MSNBC Joins the Anti-Romney Bandwagon
I have always been weary of the whine regarding the purported "liberal media"; having won 60% of presidential elections over the last 40 years, near-complete dominance of the radio airwaves, and a cable news behemoth with ratings greater than the aggregate of both its nearest competitors, conservatives are hardly the most suppressed segment of our society. Yet even for a skeptic like me, MSNBC's coverage of the Iowa caucuses was truly a sight to behold.
For starters, once it became apparent in recent days that Mitt Romney was at least charted for the top three---a squeaker of a victory or a third place finish in a closely bunched spread---"Hardball" host Chris Matthews began rallying to the defense of the bombarded Newt Gingrich. Matthews upbraided the insidious Romney Super PAC Restore Our Future at the close of his Monday broadcast, trumpeting the end of democracy as we know it with Newt Gingrich as the first slain giant.
Like Gingrich himself, he made no assertion that the content of anti-Gingrich advertisements was false. Nor did he document what, exactly, was "nasty" about the PAC advertisements. Matthews' qualms were couched entirely in the advertisements' funding apparatus (undercutting his very own argument by identifying Romney as the attributable candidate Restore Our Future supports). Were any viewers unaware that Restore Our Future is a pro-Romney Super PAC? If they were, Matthews certainly took care to remove all premise of anonymity. Problem solved.
But Matthews' duty was not yet done. Once it became clear that the anti-Newt barrage was doing nothing to diminish Romney's support in Iowa on Tuesday, Matthews took up the cause of giving a Gingrich attack line free air-time---quite a favor given Gingrich's inability to afford a riposte on his own behalf. In Matthews' hypothesis of the nominating contest going forward, he began echoing Gingrich's recent charge that the Massachusetts state health law signed by Romney had provisions for state-funded abortion. No less than four times over the course of Tuesday's broadcast, Matthews repeated various iterations of how an ennervated Gingrich would now fly to New Hampshire and South Carolina to warn them that Romney funded abortion at the state level as governor, energizing "the Pat Buchanan crowd" in the former and the southern evangelicals in the latter. Howard Fineman, nodding sagely in agreement, couldn't help but concur, confirming the real threat now posed to Romney's candidacy by the emergent Rick Santorum---just as he had done previously regarding Donald Trump, Michele Bachmann, Rick Perry, Herman Cain, and most recently, Gingrich himself.
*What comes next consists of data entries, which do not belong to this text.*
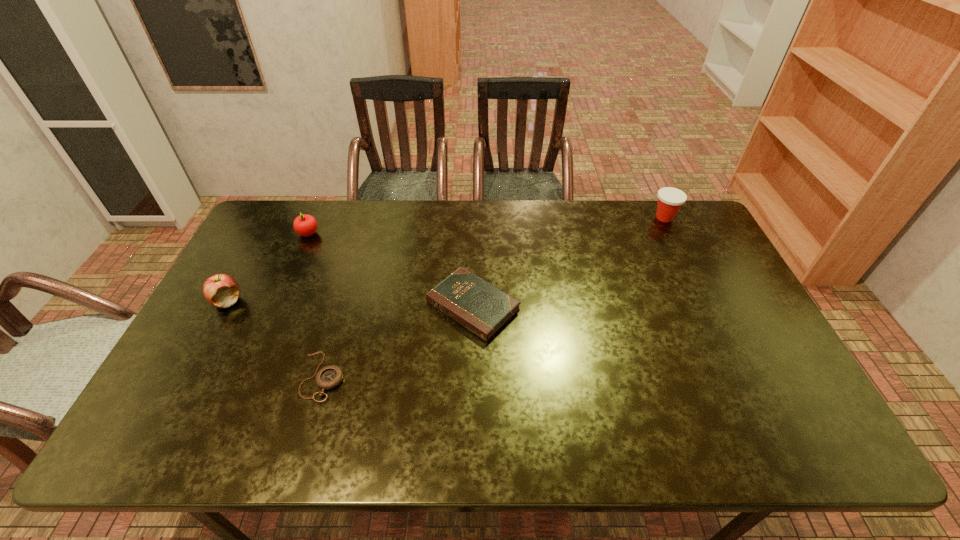
Where is `empty space that is in between the nearer apple and the nearest object`? This screenshot has height=540, width=960. empty space that is in between the nearer apple and the nearest object is located at coordinates (275, 339).

This screenshot has height=540, width=960. In order to click on vacant space in between the fourth tallest object and the nearest object in this screenshot , I will do `click(397, 341)`.

I want to click on free space that is in between the Bible and the pocket watch, so click(397, 341).

The image size is (960, 540). What are the coordinates of `object that can be found as the closest to the leftmost object` in the screenshot? It's located at (305, 225).

Find the location of `object that can be found as the second closest to the nearest object`. object that can be found as the second closest to the nearest object is located at coordinates (221, 290).

I want to click on free region that satisfies the following two spatial constraints: 1. on the back side of the second object from left to right; 2. on the right side of the Dixie cup, so click(315, 218).

Locate an element on the screen. free spot that satisfies the following two spatial constraints: 1. on the back side of the rightmost object; 2. on the left side of the leftmost object is located at coordinates (273, 218).

This screenshot has height=540, width=960. I want to click on blank space that satisfies the following two spatial constraints: 1. on the front side of the pocket watch; 2. on the left side of the farther apple, so click(x=247, y=376).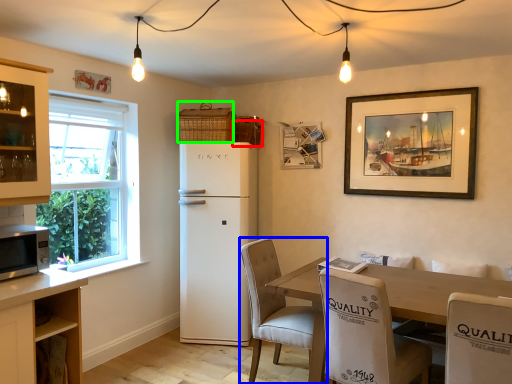
Question: Considering the real-world distances, which object is farthest from basket (highlighted by a red box)? chair (highlighted by a blue box) or basket (highlighted by a green box)?

Choices:
 (A) chair
 (B) basket

Answer: (A)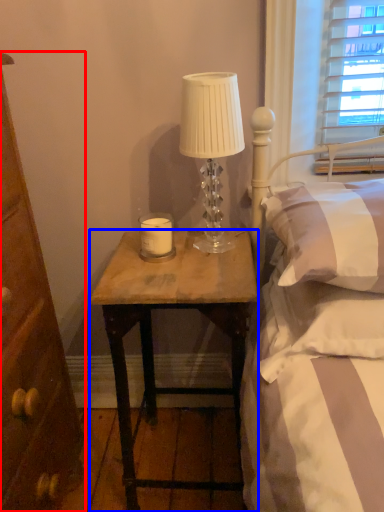
Question: Which object is further to the camera taking this photo, cabinetry (highlighted by a red box) or desk (highlighted by a blue box)?

Choices:
 (A) cabinetry
 (B) desk

Answer: (B)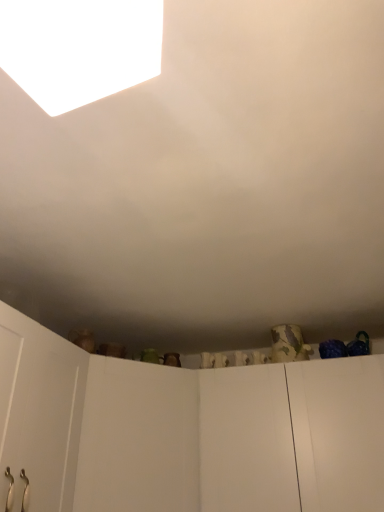
Question: Can you confirm if white matte light at upper left is positioned to the left of white matte door at center?

Choices:
 (A) yes
 (B) no

Answer: (B)

Question: Does white matte light at upper left have a lesser height compared to white matte door at center?

Choices:
 (A) yes
 (B) no

Answer: (A)

Question: Would you say white matte light at upper left contains white matte door at center?

Choices:
 (A) yes
 (B) no

Answer: (B)

Question: From a real-world perspective, is white matte light at upper left positioned over white matte door at center based on gravity?

Choices:
 (A) no
 (B) yes

Answer: (B)

Question: Considering the relative sizes of white matte light at upper left and white matte door at center in the image provided, is white matte light at upper left wider than white matte door at center?

Choices:
 (A) yes
 (B) no

Answer: (B)

Question: Is white matte light at upper left smaller than white matte door at center?

Choices:
 (A) yes
 (B) no

Answer: (A)

Question: Can you confirm if white matte door at center is positioned to the right of white matte light at upper left?

Choices:
 (A) yes
 (B) no

Answer: (B)

Question: Is white matte door at center bigger than white matte light at upper left?

Choices:
 (A) yes
 (B) no

Answer: (A)

Question: Is white matte door at center wider than white matte light at upper left?

Choices:
 (A) yes
 (B) no

Answer: (A)

Question: Is white matte door at center behind white matte light at upper left?

Choices:
 (A) yes
 (B) no

Answer: (A)

Question: Can you confirm if white matte door at center is taller than white matte light at upper left?

Choices:
 (A) yes
 (B) no

Answer: (A)

Question: Can white matte light at upper left be found inside white matte door at center?

Choices:
 (A) yes
 (B) no

Answer: (B)

Question: Choose the correct answer: Is white matte light at upper left inside white matte door at center or outside it?

Choices:
 (A) outside
 (B) inside

Answer: (A)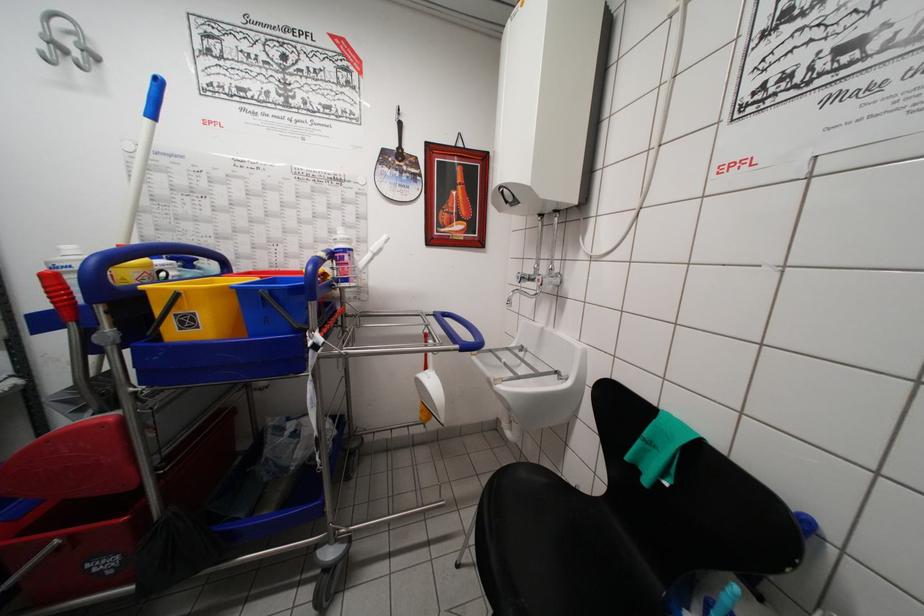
There was another instance of strange bedfellows made Tuesday night: Ed Schultz waxed poetic about Santorum's closing speech, praising it as a refreshing ode to the American working class before declaring Santorum's retail politicking to be superior to that of President Obama. Meanwhile, Al Sharpton's contribution to the evening consisted of declaring that every development somehow redounded to the president's benefit, at one point declaring how worried the Romney camp should be given "the clear lack of enthusiasm among Iowans to remove the incumbent". By the evening's conclusion, the MSNBC narrative was clear: Romney was an insidious corporate toady whose chance at the nomination was quickly fading; Gingrich the beleaguered victim of the cruel underbelly of modern campaign finance, ready to expose the liberal governor's pro-choice record; Santorum the only hope for a Republican Party looking to reconnect with Reagan Democrats; and the coming war involving the three would only help President Obama.
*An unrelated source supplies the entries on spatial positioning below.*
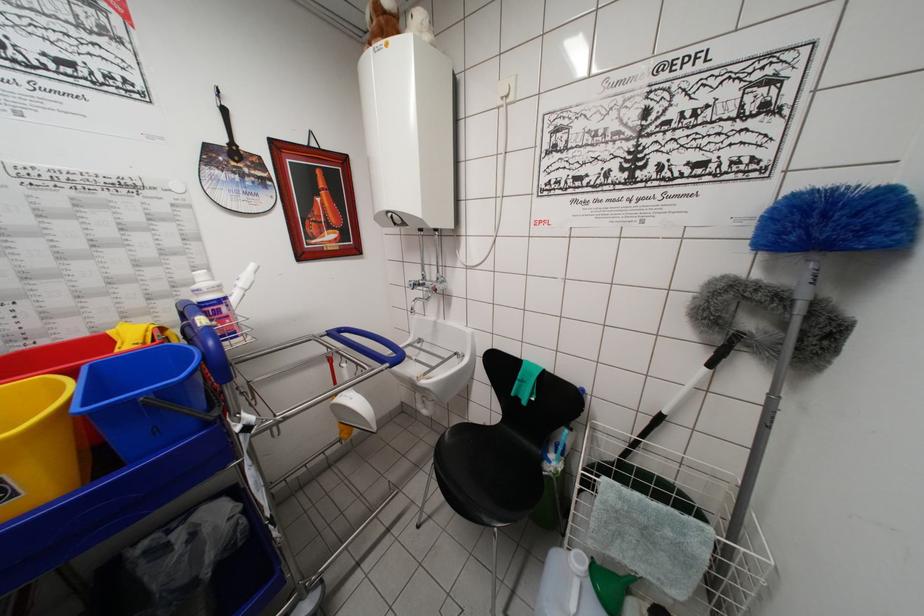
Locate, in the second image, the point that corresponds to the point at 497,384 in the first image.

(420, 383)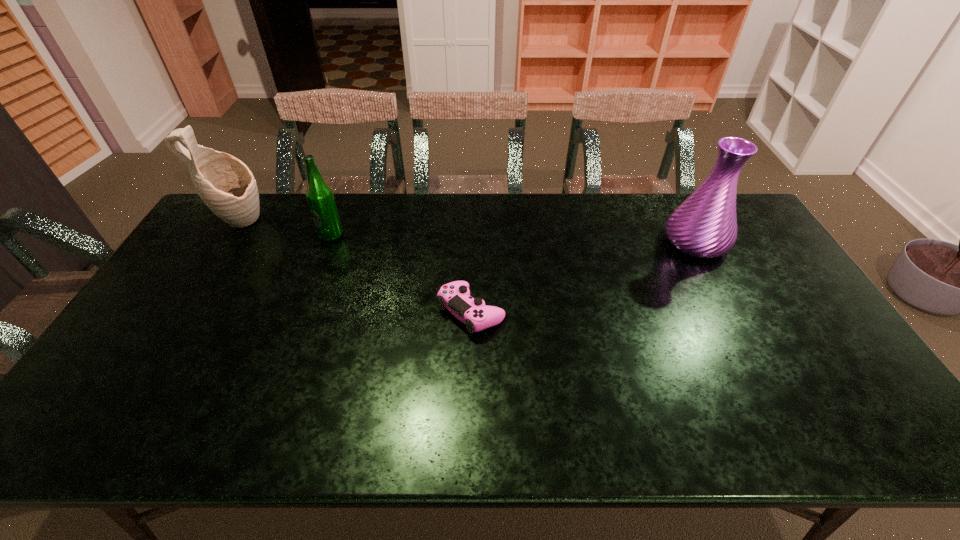
Identify the location of free space between the leftmost object and the second object from left to right. (285, 229).

The height and width of the screenshot is (540, 960). I want to click on vacant point located between the nearest object and the beer bottle, so click(x=401, y=274).

Find the location of a particular element. The height and width of the screenshot is (540, 960). object that is the nearest to the pitcher is located at coordinates (319, 196).

Choose which object is the nearest neighbor to the control. Please provide its 2D coordinates. Your answer should be formatted as a tuple, i.e. [(x, y)], where the tuple contains the x and y coordinates of a point satisfying the conditions above.

[(319, 196)]

At what (x,y) coordinates should I click in order to perform the action: click on vacant space that satisfies the following two spatial constraints: 1. on the label of the rightmost object; 2. on the left side of the beer bottle. Please return your answer as a coordinate pair (x, y). This screenshot has width=960, height=540. Looking at the image, I should click on (329, 242).

This screenshot has width=960, height=540. I want to click on vacant space that satisfies the following two spatial constraints: 1. on the back side of the vase; 2. on the left side of the control, so click(472, 242).

Locate an element on the screen. The height and width of the screenshot is (540, 960). vacant space that satisfies the following two spatial constraints: 1. at the spout of the pitcher; 2. on the right side of the nearest object is located at coordinates (184, 312).

At what (x,y) coordinates should I click in order to perform the action: click on vacant space that satisfies the following two spatial constraints: 1. on the label of the beer bottle; 2. on the right side of the vase. Please return your answer as a coordinate pair (x, y). This screenshot has width=960, height=540. Looking at the image, I should click on (329, 242).

Find the location of a particular element. vacant position in the image that satisfies the following two spatial constraints: 1. on the label of the second object from left to right; 2. on the left side of the rightmost object is located at coordinates (329, 242).

This screenshot has width=960, height=540. What are the coordinates of `vacant point that satisfies the following two spatial constraints: 1. at the spout of the shortest object; 2. on the left side of the leftmost object` in the screenshot? It's located at (184, 312).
One can be forgiven for suspecting that the MSNBC crowd would prefer that President Obama not face the candidate universally considered to be the toughest challenge to his reelection. Could it be that the channel's talent has decided to do its part to stop Romney at the gate? With an apparent move underway by movement conservatives to do the same, the thought isn't entirely out of the question. Strange bedfellows, indeed.